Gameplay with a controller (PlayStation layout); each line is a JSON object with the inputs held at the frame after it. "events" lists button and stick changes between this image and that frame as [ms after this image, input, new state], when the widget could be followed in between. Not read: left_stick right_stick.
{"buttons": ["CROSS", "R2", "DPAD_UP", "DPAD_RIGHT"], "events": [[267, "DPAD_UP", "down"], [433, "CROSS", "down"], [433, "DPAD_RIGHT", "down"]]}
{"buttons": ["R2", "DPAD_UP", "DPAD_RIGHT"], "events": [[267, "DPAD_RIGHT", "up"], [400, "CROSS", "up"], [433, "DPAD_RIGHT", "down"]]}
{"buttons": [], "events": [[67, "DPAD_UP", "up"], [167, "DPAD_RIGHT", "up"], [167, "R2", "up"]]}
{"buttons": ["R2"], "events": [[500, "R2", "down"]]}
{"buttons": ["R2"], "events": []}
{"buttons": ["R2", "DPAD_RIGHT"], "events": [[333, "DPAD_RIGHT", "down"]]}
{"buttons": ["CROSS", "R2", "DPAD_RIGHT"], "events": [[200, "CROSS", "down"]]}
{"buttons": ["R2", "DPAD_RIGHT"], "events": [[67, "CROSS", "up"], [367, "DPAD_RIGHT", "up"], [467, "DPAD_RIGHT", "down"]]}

* * * * * * * * *

Transcribe each record exactly as it is written above.

Gameplay with a controller (PlayStation layout); each line is a JSON object with the inputs held at the frame after it. "events" lists button and stick changes between this image and that frame as [ms after this image, input, new state], when the widget could be followed in between. Not read: left_stick right_stick.
{"buttons": ["CROSS", "R2", "DPAD_UP", "DPAD_RIGHT"], "events": [[267, "DPAD_UP", "down"], [433, "CROSS", "down"], [433, "DPAD_RIGHT", "down"]]}
{"buttons": ["R2", "DPAD_UP", "DPAD_RIGHT"], "events": [[267, "DPAD_RIGHT", "up"], [400, "CROSS", "up"], [433, "DPAD_RIGHT", "down"]]}
{"buttons": [], "events": [[67, "DPAD_UP", "up"], [167, "DPAD_RIGHT", "up"], [167, "R2", "up"]]}
{"buttons": ["R2"], "events": [[500, "R2", "down"]]}
{"buttons": ["R2"], "events": []}
{"buttons": ["R2", "DPAD_RIGHT"], "events": [[333, "DPAD_RIGHT", "down"]]}
{"buttons": ["CROSS", "R2", "DPAD_RIGHT"], "events": [[200, "CROSS", "down"]]}
{"buttons": ["R2", "DPAD_RIGHT"], "events": [[67, "CROSS", "up"], [367, "DPAD_RIGHT", "up"], [467, "DPAD_RIGHT", "down"]]}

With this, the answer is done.